Sculpture, 'The Evolution of the Selfie' by Anna Uddenburg

I just don't think it's really well-thought-out critique.

I am reading, at this moment, a biography of Empress Elizabeth of Austria. She has what is clearly visible to modern eyes as an eating disorder, and she is constantly stressed and paranoid about her looks, because she has come to understand that it's more or less the only weapon a woman has.

Women have come a long way since Elizabeth's time, but the culture of obsessing over our beauty hasn't really quite caught up. How many "normal looking" women do you see on TV vs. "normal looking" men? How many perfectly average female comedians build entire bits around the fact that they're hideous?

Elizabeth never let photographs be taken of her past the age of thirty, because she was terrified that the existence of proof of her aging (which was minimal; she was a renowned beauty til the day she died) would rob her of power and besmirch her legacy.

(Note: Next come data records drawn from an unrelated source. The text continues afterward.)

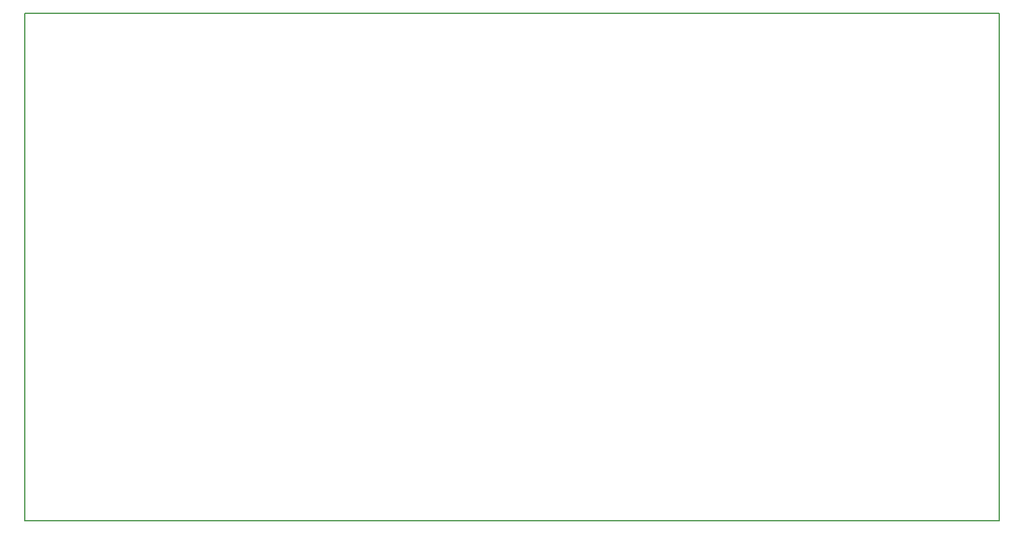
<source format=gm1>
G04 #@! TF.FileFunction,Profile,NP*
%FSLAX46Y46*%
G04 Gerber Fmt 4.6, Leading zero omitted, Abs format (unit mm)*
G04 Created by KiCad (PCBNEW 4.0.6) date Tuesday, April 17, 2018 'PMt' 09:28:30 PM*
%MOMM*%
%LPD*%
G01*
G04 APERTURE LIST*
%ADD10C,0.100000*%
%ADD11C,0.150000*%
G04 APERTURE END LIST*
D10*
D11*
X80010000Y-125730000D02*
X216535000Y-125730000D01*
X80010000Y-54610000D02*
X80010000Y-125730000D01*
X216535000Y-54610000D02*
X80010000Y-54610000D01*
X216535000Y-125730000D02*
X216535000Y-54610000D01*
M02*

</source>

She posed for intimate portraits that featured her bare arms and carefully-staged masses of her dark hair, which was inordinately proud of. This follows a grand tradition of everyone with sufficient money commissioning portrait painters who depicted them surrounded with all their wealth and prestige; people'd literally stand for hours a day so a court painter would show future generations how great their shoes were. By comparison, taking five minutes to pose a really great butt shot and send it over snapchat seems pretty trivial.

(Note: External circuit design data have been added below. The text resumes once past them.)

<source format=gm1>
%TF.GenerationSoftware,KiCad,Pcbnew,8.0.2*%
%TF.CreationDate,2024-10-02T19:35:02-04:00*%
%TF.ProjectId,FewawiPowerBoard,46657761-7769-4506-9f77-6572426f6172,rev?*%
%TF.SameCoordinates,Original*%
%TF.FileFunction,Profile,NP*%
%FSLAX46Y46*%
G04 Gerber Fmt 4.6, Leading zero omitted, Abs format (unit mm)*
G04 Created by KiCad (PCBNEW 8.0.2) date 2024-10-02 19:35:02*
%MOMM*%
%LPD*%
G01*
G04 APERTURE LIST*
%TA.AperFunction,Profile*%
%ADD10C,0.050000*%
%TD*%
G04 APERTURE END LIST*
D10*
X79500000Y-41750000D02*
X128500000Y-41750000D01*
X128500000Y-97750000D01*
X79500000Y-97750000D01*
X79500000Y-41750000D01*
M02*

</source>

I love that women are capturing their likenesses. I have a crippling fear of having my photo taken because I so desperately hate the way I look and I wish I didn't; I wish I had the confidence to go take a picture of my ass, to be quite honest. Women are stuck between a rock and a hard place where they have to be beautiful but also can't be vain, and fuck that! I'm for one glad to see a culture of reclaiming it.

You say yourself that you love a beautiful woman but you don't want your SO to be so "narcissistic" that she has to catalog that beauty. Why? Maybe she appreciates being beautiful too. Maybe she wants proof of it to look back on when it's faded because she, too, loves a beautiful woman, and that beautiful woman was her. My grandma kept a photo of her homecoming dance on proud display in the middle of her living room til the day she died and visitors would gather around to look at it and exclaim over how pretty she was back then. And she liked that, as well she might.

This movement of female culture towards selfie-taken serves two purposes: to reclaim their own image and ability to look like they do (to document "normal looking" women and recognize that they too have worth), and to document their own beauty and be as proud of it as society suggests they ought to be. These are sometimes in conflict but that's a necessary thing--expectations are messy and so is culture. I'm fine with the two co-existing; they both serve valuable purposes.

I also hate this "instead of living" narrative. I have horrible memory problems and I used to have to write down setlists and take notes during concerts and shows I saw in order to remember them. Now I'm one of those assholes who's getting her phone out every fifteen minutes to jot down the setlist and snap a photo or a short video. I won't remember them otherwise. People have been documenting their lives both for the sake of curating them for others' consumption and for their own sake for literally as long as documentation has existed, we just have more efficient tools for it now. I reckon the first guy to chalk a giant buffalo onto a wall after a hunt was made fun of for not having a big slice of steak from it instead of commemorating its defeat.